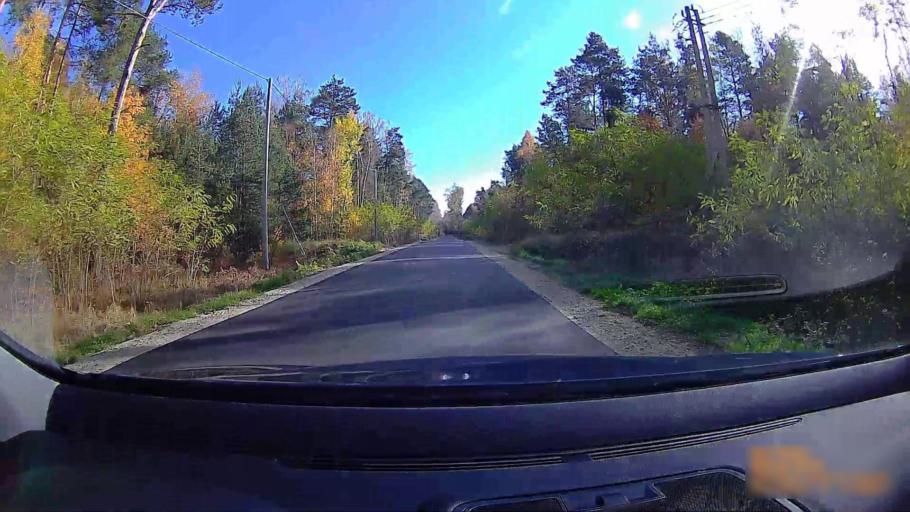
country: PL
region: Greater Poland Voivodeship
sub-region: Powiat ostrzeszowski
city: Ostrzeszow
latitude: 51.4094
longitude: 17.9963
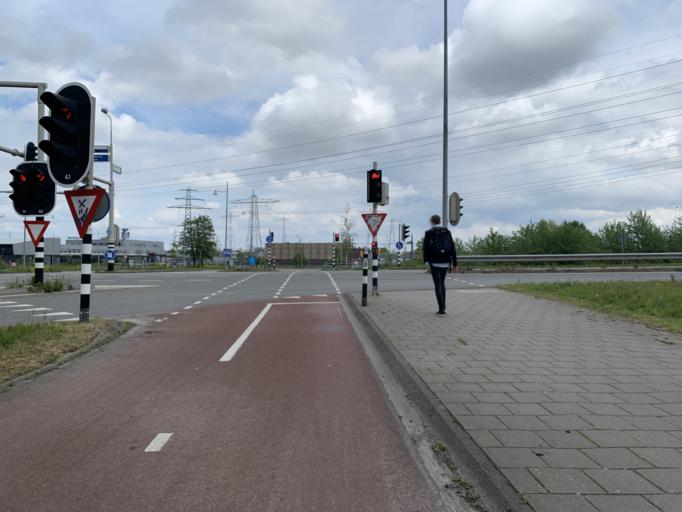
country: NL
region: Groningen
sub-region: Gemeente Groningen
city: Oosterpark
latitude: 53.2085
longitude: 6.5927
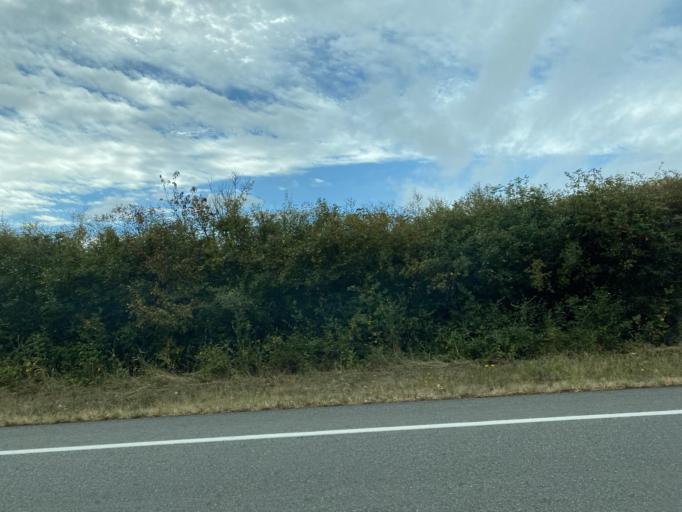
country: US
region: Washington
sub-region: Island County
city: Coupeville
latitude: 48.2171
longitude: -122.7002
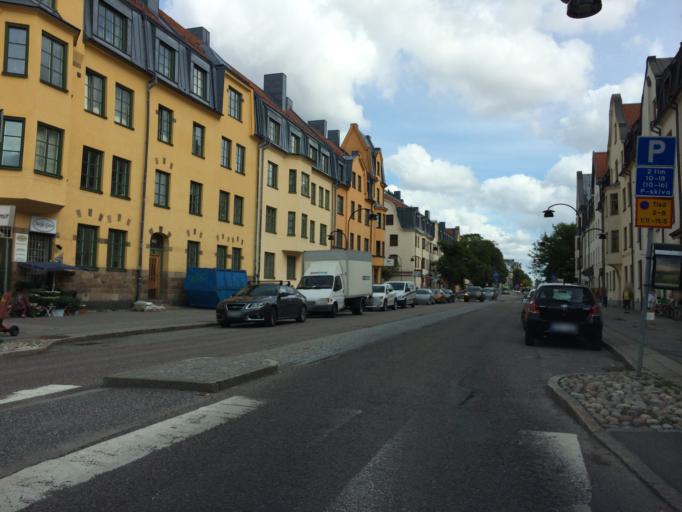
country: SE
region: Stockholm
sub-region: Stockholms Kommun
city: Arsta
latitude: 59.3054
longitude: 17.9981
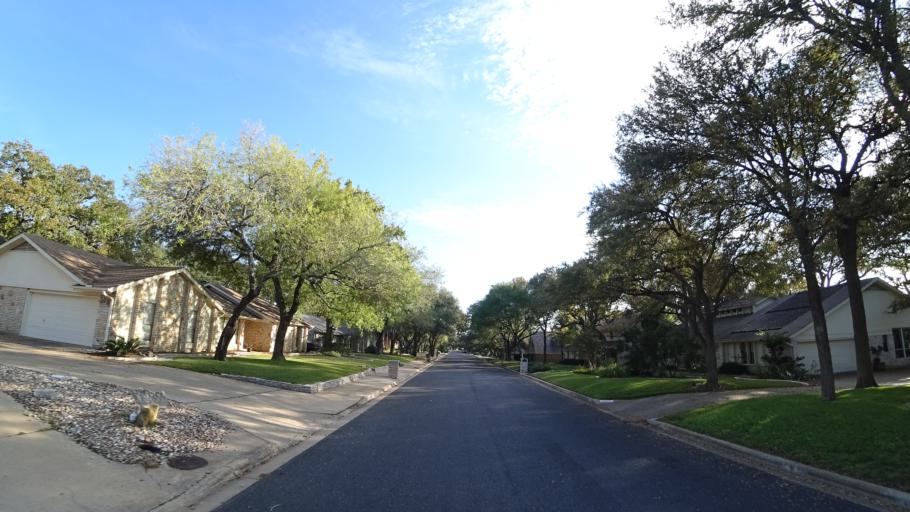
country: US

— Written exercise —
Copy out the stretch of the material from the line containing "region: Groningen" through the end of the material, with no changes, leaving the pictures out of your answer.

— Finished answer —
region: Groningen
sub-region: Gemeente Groningen
city: Oosterpark
latitude: 53.2085
longitude: 6.5927
country: US
region: Washington
sub-region: Island County
city: Coupeville
latitude: 48.2171
longitude: -122.7002
country: SE
region: Stockholm
sub-region: Stockholms Kommun
city: Arsta
latitude: 59.3054
longitude: 17.9981
country: US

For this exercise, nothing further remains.